The exercise
The records that follow are to be repeated without alteration.
# # #
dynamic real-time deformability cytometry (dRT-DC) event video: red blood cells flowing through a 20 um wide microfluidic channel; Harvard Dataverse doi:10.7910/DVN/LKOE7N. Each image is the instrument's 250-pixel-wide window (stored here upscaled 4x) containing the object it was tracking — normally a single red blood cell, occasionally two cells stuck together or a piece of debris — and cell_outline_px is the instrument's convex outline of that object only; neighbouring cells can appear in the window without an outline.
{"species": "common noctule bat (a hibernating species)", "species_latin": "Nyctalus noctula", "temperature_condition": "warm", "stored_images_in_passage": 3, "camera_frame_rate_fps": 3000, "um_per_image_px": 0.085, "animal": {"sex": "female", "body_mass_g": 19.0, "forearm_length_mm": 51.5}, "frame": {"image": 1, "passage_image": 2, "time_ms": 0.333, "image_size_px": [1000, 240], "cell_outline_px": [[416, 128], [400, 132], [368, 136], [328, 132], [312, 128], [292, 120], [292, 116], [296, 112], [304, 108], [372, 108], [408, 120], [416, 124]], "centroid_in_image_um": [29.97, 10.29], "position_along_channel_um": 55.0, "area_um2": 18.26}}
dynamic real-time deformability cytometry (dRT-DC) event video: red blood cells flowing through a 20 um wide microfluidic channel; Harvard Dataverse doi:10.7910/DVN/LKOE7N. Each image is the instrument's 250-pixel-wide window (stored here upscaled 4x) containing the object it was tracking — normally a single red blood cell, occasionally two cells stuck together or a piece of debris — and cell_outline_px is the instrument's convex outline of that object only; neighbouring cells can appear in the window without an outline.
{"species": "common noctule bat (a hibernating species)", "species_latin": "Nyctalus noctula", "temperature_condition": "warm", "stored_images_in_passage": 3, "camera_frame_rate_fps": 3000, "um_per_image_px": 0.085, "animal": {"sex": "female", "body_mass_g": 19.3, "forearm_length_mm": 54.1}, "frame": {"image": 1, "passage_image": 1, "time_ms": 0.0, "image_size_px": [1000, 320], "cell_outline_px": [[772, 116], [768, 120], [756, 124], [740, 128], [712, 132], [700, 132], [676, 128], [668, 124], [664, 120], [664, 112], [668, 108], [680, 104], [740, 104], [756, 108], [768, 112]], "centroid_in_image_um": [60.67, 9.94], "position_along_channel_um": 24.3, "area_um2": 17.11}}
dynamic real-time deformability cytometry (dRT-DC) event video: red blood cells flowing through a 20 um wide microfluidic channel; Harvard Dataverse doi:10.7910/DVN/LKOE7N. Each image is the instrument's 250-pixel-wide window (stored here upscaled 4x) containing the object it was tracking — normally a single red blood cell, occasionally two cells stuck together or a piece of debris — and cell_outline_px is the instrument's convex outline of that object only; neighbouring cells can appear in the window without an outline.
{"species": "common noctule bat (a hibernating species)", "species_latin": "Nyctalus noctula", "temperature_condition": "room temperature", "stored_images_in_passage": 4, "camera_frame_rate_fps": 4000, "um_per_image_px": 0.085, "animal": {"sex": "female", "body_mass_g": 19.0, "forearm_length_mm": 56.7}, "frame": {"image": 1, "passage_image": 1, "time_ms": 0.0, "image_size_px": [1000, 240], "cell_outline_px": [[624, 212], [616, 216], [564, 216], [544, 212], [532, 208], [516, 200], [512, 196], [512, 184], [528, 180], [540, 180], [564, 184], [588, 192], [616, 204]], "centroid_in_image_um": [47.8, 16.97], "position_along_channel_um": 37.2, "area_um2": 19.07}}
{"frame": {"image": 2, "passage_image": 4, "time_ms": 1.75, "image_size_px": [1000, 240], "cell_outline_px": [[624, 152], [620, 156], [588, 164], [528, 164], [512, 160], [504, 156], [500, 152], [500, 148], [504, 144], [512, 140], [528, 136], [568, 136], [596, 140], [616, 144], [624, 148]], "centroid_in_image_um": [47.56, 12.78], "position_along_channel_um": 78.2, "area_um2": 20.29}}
# # #
Written response
dynamic real-time deformability cytometry (dRT-DC) event video: red blood cells flowing through a 20 um wide microfluidic channel; Harvard Dataverse doi:10.7910/DVN/LKOE7N. Each image is the instrument's 250-pixel-wide window (stored here upscaled 4x) containing the object it was tracking — normally a single red blood cell, occasionally two cells stuck together or a piece of debris — and cell_outline_px is the instrument's convex outline of that object only; neighbouring cells can appear in the window without an outline.
{"species": "common noctule bat (a hibernating species)", "species_latin": "Nyctalus noctula", "temperature_condition": "warm", "stored_images_in_passage": 3, "camera_frame_rate_fps": 3000, "um_per_image_px": 0.085, "animal": {"sex": "female", "body_mass_g": 19.0, "forearm_length_mm": 51.5}, "frame": {"image": 1, "passage_image": 2, "time_ms": 0.333, "image_size_px": [1000, 240], "cell_outline_px": [[416, 128], [400, 132], [368, 136], [328, 132], [312, 128], [292, 120], [292, 116], [296, 112], [304, 108], [372, 108], [408, 120], [416, 124]], "centroid_in_image_um": [29.97, 10.29], "position_along_channel_um": 55.0, "area_um2": 18.26}}
dynamic real-time deformability cytometry (dRT-DC) event video: red blood cells flowing through a 20 um wide microfluidic channel; Harvard Dataverse doi:10.7910/DVN/LKOE7N. Each image is the instrument's 250-pixel-wide window (stored here upscaled 4x) containing the object it was tracking — normally a single red blood cell, occasionally two cells stuck together or a piece of debris — and cell_outline_px is the instrument's convex outline of that object only; neighbouring cells can appear in the window without an outline.
{"species": "common noctule bat (a hibernating species)", "species_latin": "Nyctalus noctula", "temperature_condition": "warm", "stored_images_in_passage": 3, "camera_frame_rate_fps": 3000, "um_per_image_px": 0.085, "animal": {"sex": "female", "body_mass_g": 19.3, "forearm_length_mm": 54.1}, "frame": {"image": 1, "passage_image": 1, "time_ms": 0.0, "image_size_px": [1000, 320], "cell_outline_px": [[772, 116], [768, 120], [756, 124], [740, 128], [712, 132], [700, 132], [676, 128], [668, 124], [664, 120], [664, 112], [668, 108], [680, 104], [740, 104], [756, 108], [768, 112]], "centroid_in_image_um": [60.67, 9.94], "position_along_channel_um": 24.3, "area_um2": 17.11}}
dynamic real-time deformability cytometry (dRT-DC) event video: red blood cells flowing through a 20 um wide microfluidic channel; Harvard Dataverse doi:10.7910/DVN/LKOE7N. Each image is the instrument's 250-pixel-wide window (stored here upscaled 4x) containing the object it was tracking — normally a single red blood cell, occasionally two cells stuck together or a piece of debris — and cell_outline_px is the instrument's convex outline of that object only; neighbouring cells can appear in the window without an outline.
{"species": "common noctule bat (a hibernating species)", "species_latin": "Nyctalus noctula", "temperature_condition": "room temperature", "stored_images_in_passage": 4, "camera_frame_rate_fps": 4000, "um_per_image_px": 0.085, "animal": {"sex": "female", "body_mass_g": 19.0, "forearm_length_mm": 56.7}, "frame": {"image": 1, "passage_image": 1, "time_ms": 0.0, "image_size_px": [1000, 240], "cell_outline_px": [[624, 212], [616, 216], [564, 216], [544, 212], [532, 208], [516, 200], [512, 196], [512, 184], [528, 180], [540, 180], [564, 184], [588, 192], [616, 204]], "centroid_in_image_um": [47.8, 16.97], "position_along_channel_um": 37.2, "area_um2": 19.07}}
{"frame": {"image": 2, "passage_image": 4, "time_ms": 1.75, "image_size_px": [1000, 240], "cell_outline_px": [[624, 152], [620, 156], [588, 164], [528, 164], [512, 160], [504, 156], [500, 152], [500, 148], [504, 144], [512, 140], [528, 136], [568, 136], [596, 140], [616, 144], [624, 148]], "centroid_in_image_um": [47.56, 12.78], "position_along_channel_um": 78.2, "area_um2": 20.29}}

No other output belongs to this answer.